YOUR INSTRUCTIONS. Write out all the data again, exactly as it stands.

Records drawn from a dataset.
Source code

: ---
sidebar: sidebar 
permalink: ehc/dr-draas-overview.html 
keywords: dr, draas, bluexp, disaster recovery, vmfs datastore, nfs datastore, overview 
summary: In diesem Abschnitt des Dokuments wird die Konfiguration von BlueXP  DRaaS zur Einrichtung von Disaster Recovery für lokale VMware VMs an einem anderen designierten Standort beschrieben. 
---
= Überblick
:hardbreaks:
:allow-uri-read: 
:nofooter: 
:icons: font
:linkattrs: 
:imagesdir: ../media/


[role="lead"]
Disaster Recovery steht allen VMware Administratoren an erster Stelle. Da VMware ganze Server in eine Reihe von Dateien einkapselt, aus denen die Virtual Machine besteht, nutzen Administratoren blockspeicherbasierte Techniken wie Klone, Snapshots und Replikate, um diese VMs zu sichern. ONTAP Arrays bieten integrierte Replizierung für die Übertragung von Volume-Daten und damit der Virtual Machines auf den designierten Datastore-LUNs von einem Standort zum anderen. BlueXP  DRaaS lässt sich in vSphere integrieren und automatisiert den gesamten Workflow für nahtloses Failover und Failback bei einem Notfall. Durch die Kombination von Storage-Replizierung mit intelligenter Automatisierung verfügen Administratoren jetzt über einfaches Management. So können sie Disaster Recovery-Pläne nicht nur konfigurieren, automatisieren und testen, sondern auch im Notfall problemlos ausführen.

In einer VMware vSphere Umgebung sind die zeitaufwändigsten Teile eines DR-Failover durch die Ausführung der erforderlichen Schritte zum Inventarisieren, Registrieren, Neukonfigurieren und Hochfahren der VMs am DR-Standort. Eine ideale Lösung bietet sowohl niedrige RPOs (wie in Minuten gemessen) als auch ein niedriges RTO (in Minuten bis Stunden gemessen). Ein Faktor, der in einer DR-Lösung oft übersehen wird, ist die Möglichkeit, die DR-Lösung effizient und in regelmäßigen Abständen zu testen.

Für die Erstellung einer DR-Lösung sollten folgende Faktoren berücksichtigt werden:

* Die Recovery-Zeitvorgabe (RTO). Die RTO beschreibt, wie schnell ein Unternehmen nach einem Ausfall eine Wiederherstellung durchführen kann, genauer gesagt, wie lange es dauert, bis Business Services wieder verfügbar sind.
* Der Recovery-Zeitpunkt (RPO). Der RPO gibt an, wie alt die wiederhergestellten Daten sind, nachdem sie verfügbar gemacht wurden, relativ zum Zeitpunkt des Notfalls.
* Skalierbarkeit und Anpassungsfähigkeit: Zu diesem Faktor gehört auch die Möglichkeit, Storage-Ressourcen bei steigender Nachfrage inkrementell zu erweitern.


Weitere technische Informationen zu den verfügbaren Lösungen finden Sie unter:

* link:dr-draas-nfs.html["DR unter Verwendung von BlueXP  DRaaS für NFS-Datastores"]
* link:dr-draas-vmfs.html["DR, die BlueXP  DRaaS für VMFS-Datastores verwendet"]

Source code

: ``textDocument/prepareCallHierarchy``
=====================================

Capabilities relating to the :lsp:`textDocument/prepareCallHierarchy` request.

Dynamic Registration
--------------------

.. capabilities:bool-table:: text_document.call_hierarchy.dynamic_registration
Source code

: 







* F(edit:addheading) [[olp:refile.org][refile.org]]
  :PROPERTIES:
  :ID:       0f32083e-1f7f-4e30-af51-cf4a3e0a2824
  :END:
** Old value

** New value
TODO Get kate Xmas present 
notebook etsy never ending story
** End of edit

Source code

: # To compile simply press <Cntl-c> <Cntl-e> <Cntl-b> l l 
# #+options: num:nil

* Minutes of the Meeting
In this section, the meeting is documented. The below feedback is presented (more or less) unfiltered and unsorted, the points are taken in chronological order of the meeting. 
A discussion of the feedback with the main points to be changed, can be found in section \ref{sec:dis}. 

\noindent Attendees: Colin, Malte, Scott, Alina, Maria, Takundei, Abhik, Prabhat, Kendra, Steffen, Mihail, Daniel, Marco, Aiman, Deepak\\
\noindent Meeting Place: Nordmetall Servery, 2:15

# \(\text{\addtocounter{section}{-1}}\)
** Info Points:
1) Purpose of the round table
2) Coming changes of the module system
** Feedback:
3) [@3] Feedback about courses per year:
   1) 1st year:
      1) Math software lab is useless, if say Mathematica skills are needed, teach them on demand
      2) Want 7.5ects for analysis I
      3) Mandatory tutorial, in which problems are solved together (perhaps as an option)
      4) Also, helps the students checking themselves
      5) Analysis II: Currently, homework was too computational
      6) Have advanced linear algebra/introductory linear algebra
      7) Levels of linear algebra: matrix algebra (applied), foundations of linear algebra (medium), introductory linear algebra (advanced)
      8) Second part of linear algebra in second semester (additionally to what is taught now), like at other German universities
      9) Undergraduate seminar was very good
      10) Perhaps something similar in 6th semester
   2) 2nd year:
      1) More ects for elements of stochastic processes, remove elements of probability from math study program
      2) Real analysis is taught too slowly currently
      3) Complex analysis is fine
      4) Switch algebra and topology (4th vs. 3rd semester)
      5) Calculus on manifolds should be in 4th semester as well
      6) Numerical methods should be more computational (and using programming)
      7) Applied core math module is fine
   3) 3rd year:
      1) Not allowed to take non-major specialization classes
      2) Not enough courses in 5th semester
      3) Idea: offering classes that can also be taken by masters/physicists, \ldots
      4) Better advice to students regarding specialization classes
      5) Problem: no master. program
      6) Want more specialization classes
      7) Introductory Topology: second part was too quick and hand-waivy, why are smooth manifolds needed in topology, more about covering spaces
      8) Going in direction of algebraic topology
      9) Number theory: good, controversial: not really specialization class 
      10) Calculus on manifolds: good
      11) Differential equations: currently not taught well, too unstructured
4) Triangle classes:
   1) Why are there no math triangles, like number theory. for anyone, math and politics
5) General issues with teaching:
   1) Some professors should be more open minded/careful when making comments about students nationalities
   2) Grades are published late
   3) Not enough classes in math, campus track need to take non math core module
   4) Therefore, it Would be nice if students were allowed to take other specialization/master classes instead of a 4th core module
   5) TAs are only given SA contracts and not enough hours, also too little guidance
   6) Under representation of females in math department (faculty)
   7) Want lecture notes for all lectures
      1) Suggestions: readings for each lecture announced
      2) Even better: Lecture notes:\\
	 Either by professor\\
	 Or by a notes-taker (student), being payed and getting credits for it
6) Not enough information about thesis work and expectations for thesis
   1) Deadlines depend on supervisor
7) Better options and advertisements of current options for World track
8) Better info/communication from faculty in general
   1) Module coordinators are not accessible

RESPONSE AREA.
Source code

: ---
sidebar: sidebar 
permalink: ehc/dr-draas-overview.html 
keywords: dr, draas, bluexp, disaster recovery, vmfs datastore, nfs datastore, overview 
summary: In diesem Abschnitt des Dokuments wird die Konfiguration von BlueXP  DRaaS zur Einrichtung von Disaster Recovery für lokale VMware VMs an einem anderen designierten Standort beschrieben. 
---
= Überblick
:hardbreaks:
:allow-uri-read: 
:nofooter: 
:icons: font
:linkattrs: 
:imagesdir: ../media/


[role="lead"]
Disaster Recovery steht allen VMware Administratoren an erster Stelle. Da VMware ganze Server in eine Reihe von Dateien einkapselt, aus denen die Virtual Machine besteht, nutzen Administratoren blockspeicherbasierte Techniken wie Klone, Snapshots und Replikate, um diese VMs zu sichern. ONTAP Arrays bieten integrierte Replizierung für die Übertragung von Volume-Daten und damit der Virtual Machines auf den designierten Datastore-LUNs von einem Standort zum anderen. BlueXP  DRaaS lässt sich in vSphere integrieren und automatisiert den gesamten Workflow für nahtloses Failover und Failback bei einem Notfall. Durch die Kombination von Storage-Replizierung mit intelligenter Automatisierung verfügen Administratoren jetzt über einfaches Management. So können sie Disaster Recovery-Pläne nicht nur konfigurieren, automatisieren und testen, sondern auch im Notfall problemlos ausführen.

In einer VMware vSphere Umgebung sind die zeitaufwändigsten Teile eines DR-Failover durch die Ausführung der erforderlichen Schritte zum Inventarisieren, Registrieren, Neukonfigurieren und Hochfahren der VMs am DR-Standort. Eine ideale Lösung bietet sowohl niedrige RPOs (wie in Minuten gemessen) als auch ein niedriges RTO (in Minuten bis Stunden gemessen). Ein Faktor, der in einer DR-Lösung oft übersehen wird, ist die Möglichkeit, die DR-Lösung effizient und in regelmäßigen Abständen zu testen.

Für die Erstellung einer DR-Lösung sollten folgende Faktoren berücksichtigt werden:

* Die Recovery-Zeitvorgabe (RTO). Die RTO beschreibt, wie schnell ein Unternehmen nach einem Ausfall eine Wiederherstellung durchführen kann, genauer gesagt, wie lange es dauert, bis Business Services wieder verfügbar sind.
* Der Recovery-Zeitpunkt (RPO). Der RPO gibt an, wie alt die wiederhergestellten Daten sind, nachdem sie verfügbar gemacht wurden, relativ zum Zeitpunkt des Notfalls.
* Skalierbarkeit und Anpassungsfähigkeit: Zu diesem Faktor gehört auch die Möglichkeit, Storage-Ressourcen bei steigender Nachfrage inkrementell zu erweitern.


Weitere technische Informationen zu den verfügbaren Lösungen finden Sie unter:

* link:dr-draas-nfs.html["DR unter Verwendung von BlueXP  DRaaS für NFS-Datastores"]
* link:dr-draas-vmfs.html["DR, die BlueXP  DRaaS für VMFS-Datastores verwendet"]

Source code

: ``textDocument/prepareCallHierarchy``
=====================================

Capabilities relating to the :lsp:`textDocument/prepareCallHierarchy` request.

Dynamic Registration
--------------------

.. capabilities:bool-table:: text_document.call_hierarchy.dynamic_registration
Source code

: 







* F(edit:addheading) [[olp:refile.org][refile.org]]
  :PROPERTIES:
  :ID:       0f32083e-1f7f-4e30-af51-cf4a3e0a2824
  :END:
** Old value

** New value
TODO Get kate Xmas present 
notebook etsy never ending story
** End of edit

Source code

: # To compile simply press <Cntl-c> <Cntl-e> <Cntl-b> l l 
# #+options: num:nil

* Minutes of the Meeting
In this section, the meeting is documented. The below feedback is presented (more or less) unfiltered and unsorted, the points are taken in chronological order of the meeting. 
A discussion of the feedback with the main points to be changed, can be found in section \ref{sec:dis}. 

\noindent Attendees: Colin, Malte, Scott, Alina, Maria, Takundei, Abhik, Prabhat, Kendra, Steffen, Mihail, Daniel, Marco, Aiman, Deepak\\
\noindent Meeting Place: Nordmetall Servery, 2:15

# \(\text{\addtocounter{section}{-1}}\)
** Info Points:
1) Purpose of the round table
2) Coming changes of the module system
** Feedback:
3) [@3] Feedback about courses per year:
   1) 1st year:
      1) Math software lab is useless, if say Mathematica skills are needed, teach them on demand
      2) Want 7.5ects for analysis I
      3) Mandatory tutorial, in which problems are solved together (perhaps as an option)
      4) Also, helps the students checking themselves
      5) Analysis II: Currently, homework was too computational
      6) Have advanced linear algebra/introductory linear algebra
      7) Levels of linear algebra: matrix algebra (applied), foundations of linear algebra (medium), introductory linear algebra (advanced)
      8) Second part of linear algebra in second semester (additionally to what is taught now), like at other German universities
      9) Undergraduate seminar was very good
      10) Perhaps something similar in 6th semester
   2) 2nd year:
      1) More ects for elements of stochastic processes, remove elements of probability from math study program
      2) Real analysis is taught too slowly currently
      3) Complex analysis is fine
      4) Switch algebra and topology (4th vs. 3rd semester)
      5) Calculus on manifolds should be in 4th semester as well
      6) Numerical methods should be more computational (and using programming)
      7) Applied core math module is fine
   3) 3rd year:
      1) Not allowed to take non-major specialization classes
      2) Not enough courses in 5th semester
      3) Idea: offering classes that can also be taken by masters/physicists, \ldots
      4) Better advice to students regarding specialization classes
      5) Problem: no master. program
      6) Want more specialization classes
      7) Introductory Topology: second part was too quick and hand-waivy, why are smooth manifolds needed in topology, more about covering spaces
      8) Going in direction of algebraic topology
      9) Number theory: good, controversial: not really specialization class 
      10) Calculus on manifolds: good
      11) Differential equations: currently not taught well, too unstructured
4) Triangle classes:
   1) Why are there no math triangles, like number theory. for anyone, math and politics
5) General issues with teaching:
   1) Some professors should be more open minded/careful when making comments about students nationalities
   2) Grades are published late
   3) Not enough classes in math, campus track need to take non math core module
   4) Therefore, it Would be nice if students were allowed to take other specialization/master classes instead of a 4th core module
   5) TAs are only given SA contracts and not enough hours, also too little guidance
   6) Under representation of females in math department (faculty)
   7) Want lecture notes for all lectures
      1) Suggestions: readings for each lecture announced
      2) Even better: Lecture notes:\\
	 Either by professor\\
	 Or by a notes-taker (student), being payed and getting credits for it
6) Not enough information about thesis work and expectations for thesis
   1) Deadlines depend on supervisor
7) Better options and advertisements of current options for World track
8) Better info/communication from faculty in general
   1) Module coordinators are not accessible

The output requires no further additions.